----- Data in this exercise

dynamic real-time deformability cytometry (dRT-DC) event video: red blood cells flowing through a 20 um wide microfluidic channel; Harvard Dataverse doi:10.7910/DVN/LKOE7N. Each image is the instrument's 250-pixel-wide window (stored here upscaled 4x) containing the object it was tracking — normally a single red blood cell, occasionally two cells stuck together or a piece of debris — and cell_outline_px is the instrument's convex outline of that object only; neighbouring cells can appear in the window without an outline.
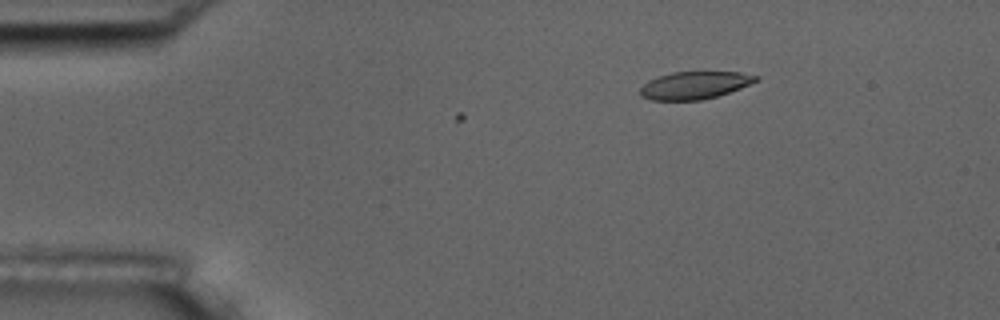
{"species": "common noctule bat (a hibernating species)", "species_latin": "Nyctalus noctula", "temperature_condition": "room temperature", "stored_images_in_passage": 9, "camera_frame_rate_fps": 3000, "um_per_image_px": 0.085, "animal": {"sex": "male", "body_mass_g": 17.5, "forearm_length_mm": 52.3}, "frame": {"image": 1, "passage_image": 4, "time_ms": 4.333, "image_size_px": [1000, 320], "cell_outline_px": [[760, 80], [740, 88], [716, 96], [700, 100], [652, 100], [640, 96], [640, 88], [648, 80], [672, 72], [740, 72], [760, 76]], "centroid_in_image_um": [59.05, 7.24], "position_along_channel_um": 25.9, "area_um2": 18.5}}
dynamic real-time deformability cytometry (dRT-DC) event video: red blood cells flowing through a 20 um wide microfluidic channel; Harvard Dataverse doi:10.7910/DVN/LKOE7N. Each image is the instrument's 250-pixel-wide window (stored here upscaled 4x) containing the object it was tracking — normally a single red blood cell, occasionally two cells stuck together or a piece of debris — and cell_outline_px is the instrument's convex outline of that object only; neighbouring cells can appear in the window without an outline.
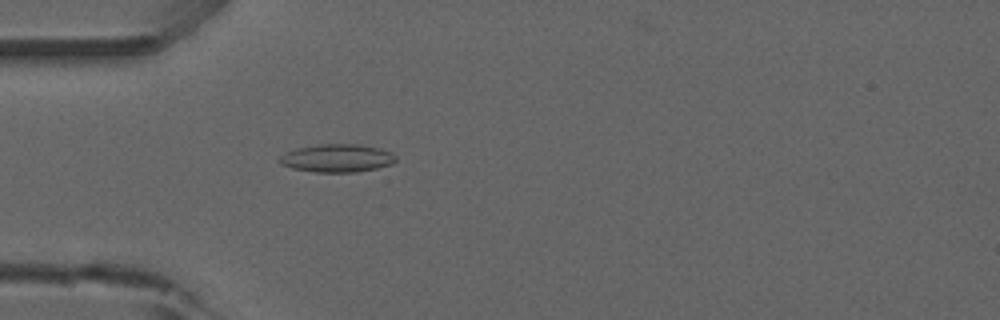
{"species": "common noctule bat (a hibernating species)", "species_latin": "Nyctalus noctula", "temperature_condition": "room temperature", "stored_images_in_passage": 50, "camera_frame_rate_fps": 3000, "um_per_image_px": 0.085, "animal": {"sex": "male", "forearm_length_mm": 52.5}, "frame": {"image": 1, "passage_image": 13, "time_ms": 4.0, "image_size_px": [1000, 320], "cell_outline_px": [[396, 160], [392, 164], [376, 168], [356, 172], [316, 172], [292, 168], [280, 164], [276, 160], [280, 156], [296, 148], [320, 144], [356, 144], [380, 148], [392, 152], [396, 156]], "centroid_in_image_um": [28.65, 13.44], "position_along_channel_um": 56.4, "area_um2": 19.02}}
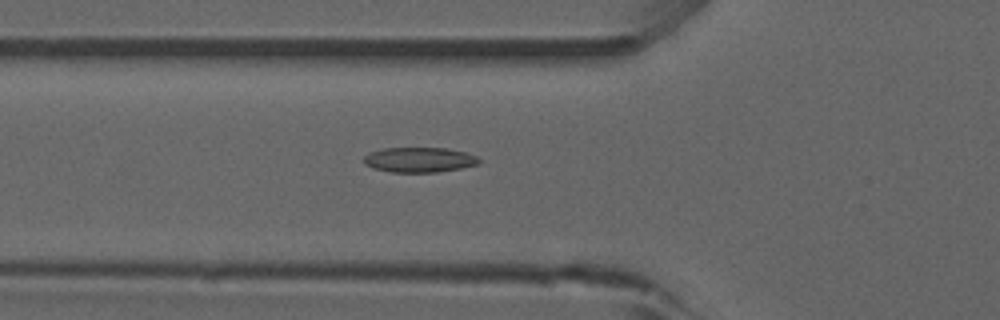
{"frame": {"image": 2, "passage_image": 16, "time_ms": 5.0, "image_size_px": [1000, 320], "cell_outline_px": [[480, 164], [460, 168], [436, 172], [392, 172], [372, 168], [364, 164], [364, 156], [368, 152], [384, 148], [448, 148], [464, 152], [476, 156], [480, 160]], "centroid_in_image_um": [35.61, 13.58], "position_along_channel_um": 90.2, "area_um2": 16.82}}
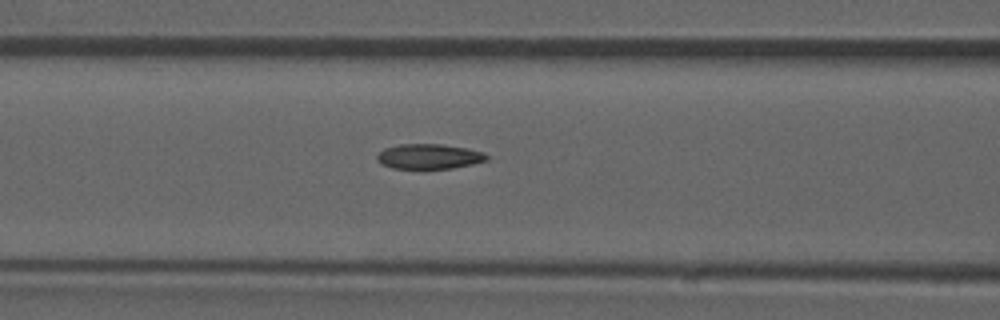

----------

*Prompt*. Reproduce the listing above exactly, excluding all pictures.

*Exercise result*.
dynamic real-time deformability cytometry (dRT-DC) event video: red blood cells flowing through a 20 um wide microfluidic channel; Harvard Dataverse doi:10.7910/DVN/LKOE7N. Each image is the instrument's 250-pixel-wide window (stored here upscaled 4x) containing the object it was tracking — normally a single red blood cell, occasionally two cells stuck together or a piece of debris — and cell_outline_px is the instrument's convex outline of that object only; neighbouring cells can appear in the window without an outline.
{"species": "common noctule bat (a hibernating species)", "species_latin": "Nyctalus noctula", "temperature_condition": "room temperature", "stored_images_in_passage": 9, "camera_frame_rate_fps": 3000, "um_per_image_px": 0.085, "animal": {"sex": "male", "body_mass_g": 17.5, "forearm_length_mm": 52.3}, "frame": {"image": 1, "passage_image": 4, "time_ms": 4.333, "image_size_px": [1000, 320], "cell_outline_px": [[760, 80], [740, 88], [716, 96], [700, 100], [652, 100], [640, 96], [640, 88], [648, 80], [672, 72], [740, 72], [760, 76]], "centroid_in_image_um": [59.05, 7.24], "position_along_channel_um": 25.9, "area_um2": 18.5}}
dynamic real-time deformability cytometry (dRT-DC) event video: red blood cells flowing through a 20 um wide microfluidic channel; Harvard Dataverse doi:10.7910/DVN/LKOE7N. Each image is the instrument's 250-pixel-wide window (stored here upscaled 4x) containing the object it was tracking — normally a single red blood cell, occasionally two cells stuck together or a piece of debris — and cell_outline_px is the instrument's convex outline of that object only; neighbouring cells can appear in the window without an outline.
{"species": "common noctule bat (a hibernating species)", "species_latin": "Nyctalus noctula", "temperature_condition": "room temperature", "stored_images_in_passage": 50, "camera_frame_rate_fps": 3000, "um_per_image_px": 0.085, "animal": {"sex": "male", "forearm_length_mm": 52.5}, "frame": {"image": 1, "passage_image": 13, "time_ms": 4.0, "image_size_px": [1000, 320], "cell_outline_px": [[396, 160], [392, 164], [376, 168], [356, 172], [316, 172], [292, 168], [280, 164], [276, 160], [280, 156], [296, 148], [320, 144], [356, 144], [380, 148], [392, 152], [396, 156]], "centroid_in_image_um": [28.65, 13.44], "position_along_channel_um": 56.4, "area_um2": 19.02}}
{"frame": {"image": 2, "passage_image": 16, "time_ms": 5.0, "image_size_px": [1000, 320], "cell_outline_px": [[480, 164], [460, 168], [436, 172], [392, 172], [372, 168], [364, 164], [364, 156], [368, 152], [384, 148], [448, 148], [464, 152], [476, 156], [480, 160]], "centroid_in_image_um": [35.61, 13.58], "position_along_channel_um": 90.2, "area_um2": 16.82}}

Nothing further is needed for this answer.